Here's what we're talking about after Game 5 in Chicago, heading into Game 6 on Wednesday night at the Wachovia Center:
-- Game 6: When you have a sixth game, you have a potential winner. When you have a sixth game, you have real pressure. Inside the Wachovia Center on Wednesday night, under heavy, uniformed guard, will be the glorious Stanley Cup, there for the presenting. The players on both sides know the Cup will be in the house and will feel more pressure than they have faced so far in the series. How the players react to that pressure could determine the outcome of both Game 6 and the series.
-- The Flyers' goalies: Michael Leighton didn't get much help in Game 5, but he didn't help himself, either, with a necessary big-time stop. When the Hawks were storming in the first period, he could have kept the Flyers afloat. He did not. Leighton, noticeably, has not been the savior in the finals that he was all season.
-- The Flyers' slow start: Again, in the first period, the Flyers were sluggish as the Hawks were flying. Coach Peter Laviolette said in an NBC interview that his team did not compete in the first period. You don't expect another slow Flyers start in Game 6, but if there is, there might not be a Game 7.

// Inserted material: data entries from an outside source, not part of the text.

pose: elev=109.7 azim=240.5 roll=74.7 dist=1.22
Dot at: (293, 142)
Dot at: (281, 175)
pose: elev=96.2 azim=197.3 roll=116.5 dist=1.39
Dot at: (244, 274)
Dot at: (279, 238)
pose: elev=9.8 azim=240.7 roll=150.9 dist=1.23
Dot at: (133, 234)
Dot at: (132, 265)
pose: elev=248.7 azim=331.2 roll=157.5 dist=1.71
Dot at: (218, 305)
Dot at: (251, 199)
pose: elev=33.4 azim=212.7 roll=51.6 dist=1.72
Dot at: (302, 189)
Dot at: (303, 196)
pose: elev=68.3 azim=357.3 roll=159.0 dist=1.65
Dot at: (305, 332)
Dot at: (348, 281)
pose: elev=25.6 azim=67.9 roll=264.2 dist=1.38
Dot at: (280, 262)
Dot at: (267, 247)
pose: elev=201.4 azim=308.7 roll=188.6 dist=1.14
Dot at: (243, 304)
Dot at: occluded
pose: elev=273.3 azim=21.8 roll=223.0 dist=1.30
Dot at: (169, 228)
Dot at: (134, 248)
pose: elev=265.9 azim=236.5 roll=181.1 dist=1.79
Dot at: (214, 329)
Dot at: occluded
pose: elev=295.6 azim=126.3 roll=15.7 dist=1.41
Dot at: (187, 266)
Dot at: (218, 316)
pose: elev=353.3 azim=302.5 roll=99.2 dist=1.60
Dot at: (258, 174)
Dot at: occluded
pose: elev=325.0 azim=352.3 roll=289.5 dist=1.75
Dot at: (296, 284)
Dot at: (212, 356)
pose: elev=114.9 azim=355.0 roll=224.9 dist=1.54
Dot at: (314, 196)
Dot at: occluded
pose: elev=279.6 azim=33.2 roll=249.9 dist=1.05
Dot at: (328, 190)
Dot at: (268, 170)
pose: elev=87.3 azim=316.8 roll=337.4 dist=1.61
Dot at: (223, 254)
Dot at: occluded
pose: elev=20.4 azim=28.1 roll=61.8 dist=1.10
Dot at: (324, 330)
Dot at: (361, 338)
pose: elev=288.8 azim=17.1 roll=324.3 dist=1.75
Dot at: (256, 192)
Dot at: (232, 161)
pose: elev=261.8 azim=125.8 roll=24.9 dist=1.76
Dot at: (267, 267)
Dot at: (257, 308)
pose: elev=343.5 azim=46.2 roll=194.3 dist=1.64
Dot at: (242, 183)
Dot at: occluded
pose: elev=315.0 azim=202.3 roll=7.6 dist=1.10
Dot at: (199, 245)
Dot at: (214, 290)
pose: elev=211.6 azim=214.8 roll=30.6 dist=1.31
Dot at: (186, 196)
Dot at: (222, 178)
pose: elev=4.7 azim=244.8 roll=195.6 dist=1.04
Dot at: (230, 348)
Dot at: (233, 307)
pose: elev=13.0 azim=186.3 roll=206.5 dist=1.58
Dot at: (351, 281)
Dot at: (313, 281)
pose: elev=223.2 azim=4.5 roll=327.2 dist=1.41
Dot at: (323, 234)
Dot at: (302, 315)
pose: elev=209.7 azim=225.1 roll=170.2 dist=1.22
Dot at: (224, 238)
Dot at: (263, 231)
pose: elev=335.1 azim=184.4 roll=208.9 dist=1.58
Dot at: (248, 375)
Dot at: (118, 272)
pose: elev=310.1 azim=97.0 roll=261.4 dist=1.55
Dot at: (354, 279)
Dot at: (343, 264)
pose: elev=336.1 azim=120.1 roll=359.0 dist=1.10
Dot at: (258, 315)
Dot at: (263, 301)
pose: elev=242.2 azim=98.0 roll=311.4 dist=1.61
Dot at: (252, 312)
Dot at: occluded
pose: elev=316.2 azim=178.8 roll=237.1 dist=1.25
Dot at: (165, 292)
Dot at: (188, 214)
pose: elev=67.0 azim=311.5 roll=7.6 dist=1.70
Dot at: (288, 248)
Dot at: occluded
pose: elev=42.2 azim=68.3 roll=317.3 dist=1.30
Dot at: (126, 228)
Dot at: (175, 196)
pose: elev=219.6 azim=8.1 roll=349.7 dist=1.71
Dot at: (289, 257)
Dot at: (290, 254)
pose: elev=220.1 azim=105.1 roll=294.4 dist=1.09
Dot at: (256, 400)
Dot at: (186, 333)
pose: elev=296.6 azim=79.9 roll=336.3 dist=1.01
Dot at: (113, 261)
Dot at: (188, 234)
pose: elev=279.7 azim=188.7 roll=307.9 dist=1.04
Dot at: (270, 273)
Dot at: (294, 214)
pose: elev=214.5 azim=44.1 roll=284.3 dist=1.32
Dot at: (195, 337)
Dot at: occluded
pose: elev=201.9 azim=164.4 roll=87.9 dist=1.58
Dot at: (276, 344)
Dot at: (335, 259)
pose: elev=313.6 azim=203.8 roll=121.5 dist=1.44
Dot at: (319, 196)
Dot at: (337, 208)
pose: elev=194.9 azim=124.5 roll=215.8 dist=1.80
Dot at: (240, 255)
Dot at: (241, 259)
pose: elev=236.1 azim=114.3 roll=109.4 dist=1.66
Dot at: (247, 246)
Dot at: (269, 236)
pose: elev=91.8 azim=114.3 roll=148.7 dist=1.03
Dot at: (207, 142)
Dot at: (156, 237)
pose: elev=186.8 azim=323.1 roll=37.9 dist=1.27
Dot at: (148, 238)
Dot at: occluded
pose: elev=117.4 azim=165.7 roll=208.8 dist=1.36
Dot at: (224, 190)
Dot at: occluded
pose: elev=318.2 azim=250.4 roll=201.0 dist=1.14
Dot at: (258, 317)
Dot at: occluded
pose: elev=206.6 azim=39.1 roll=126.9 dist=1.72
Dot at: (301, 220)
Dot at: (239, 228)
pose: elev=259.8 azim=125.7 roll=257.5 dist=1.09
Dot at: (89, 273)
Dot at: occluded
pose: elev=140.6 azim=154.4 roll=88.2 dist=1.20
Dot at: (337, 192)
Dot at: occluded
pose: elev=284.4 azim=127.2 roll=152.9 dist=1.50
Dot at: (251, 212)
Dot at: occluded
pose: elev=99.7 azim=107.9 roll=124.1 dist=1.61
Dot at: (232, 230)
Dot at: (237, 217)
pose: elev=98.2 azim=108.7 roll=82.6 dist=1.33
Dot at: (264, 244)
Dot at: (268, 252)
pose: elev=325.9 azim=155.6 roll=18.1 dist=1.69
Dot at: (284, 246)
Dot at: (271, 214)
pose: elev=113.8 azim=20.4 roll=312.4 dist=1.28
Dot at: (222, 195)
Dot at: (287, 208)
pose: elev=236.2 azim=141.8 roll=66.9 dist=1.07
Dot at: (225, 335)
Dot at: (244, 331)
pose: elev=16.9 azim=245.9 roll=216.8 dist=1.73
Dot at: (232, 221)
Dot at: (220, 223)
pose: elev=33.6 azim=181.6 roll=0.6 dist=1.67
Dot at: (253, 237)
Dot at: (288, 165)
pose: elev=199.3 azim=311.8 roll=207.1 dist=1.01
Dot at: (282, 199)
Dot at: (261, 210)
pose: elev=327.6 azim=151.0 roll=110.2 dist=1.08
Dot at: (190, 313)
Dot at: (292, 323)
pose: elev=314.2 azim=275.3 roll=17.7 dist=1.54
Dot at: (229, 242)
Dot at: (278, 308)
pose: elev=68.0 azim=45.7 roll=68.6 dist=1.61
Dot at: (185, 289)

-- Chris Pronger: Going into last night, he was part of the conversation for the Conn Smythe Trophy. Last night, he was on the ice for the first four Chicago goals, in the penalty box for the fifth and on the ice for the sixth. The good news for Flyers fans is that Pronger will likely bounce back with a game-defining performance on Wednesday.
-- Is Chicago that good? The Hawks were strong in every aspect of the game. The pressure was squarely on the Hawks last night because if they lost, they would lose home-ice advantage and would face elimination in Game 6. Their response? They played their best game of the series.
-- Bounce back? Down 3-0 and 5-2, the Flyers fought back and gave themselves a chance. That's a positive you take out of this game.